+++ AVAILABLE DATA

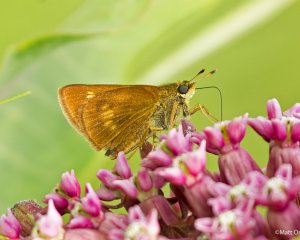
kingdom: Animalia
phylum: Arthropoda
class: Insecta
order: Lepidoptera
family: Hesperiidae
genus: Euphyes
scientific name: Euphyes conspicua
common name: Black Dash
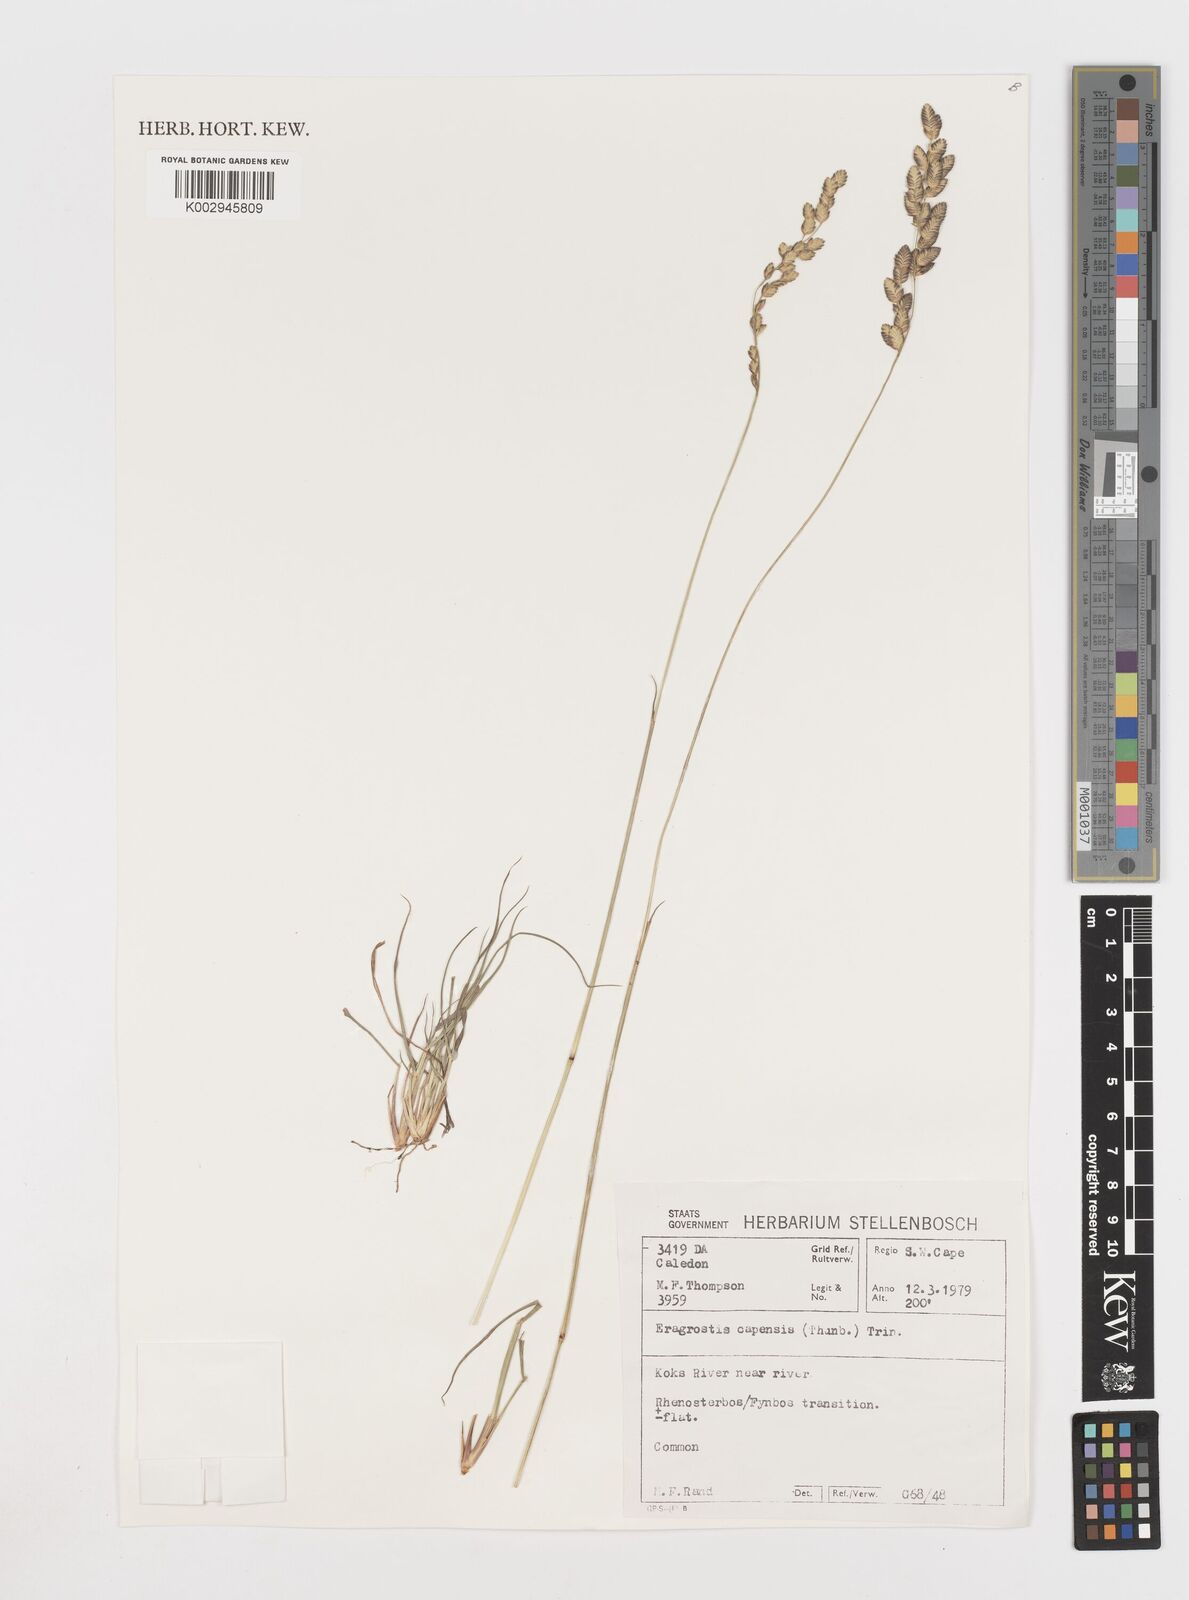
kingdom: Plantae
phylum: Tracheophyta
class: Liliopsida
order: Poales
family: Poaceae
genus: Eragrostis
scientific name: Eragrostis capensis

++++++

INSTRUCTION: Convert the lines above into a numbered list that omits any blank lines and excludes the pictures.

TASK ANSWER:
1. kingdom: Animalia
2. phylum: Arthropoda
3. class: Insecta
4. order: Lepidoptera
5. family: Hesperiidae
6. genus: Euphyes
7. scientific name: Euphyes conspicua
8. common name: Black Dash
9. kingdom: Plantae
10. phylum: Tracheophyta
11. class: Liliopsida
12. order: Poales
13. family: Poaceae
14. genus: Eragrostis
15. scientific name: Eragrostis capensis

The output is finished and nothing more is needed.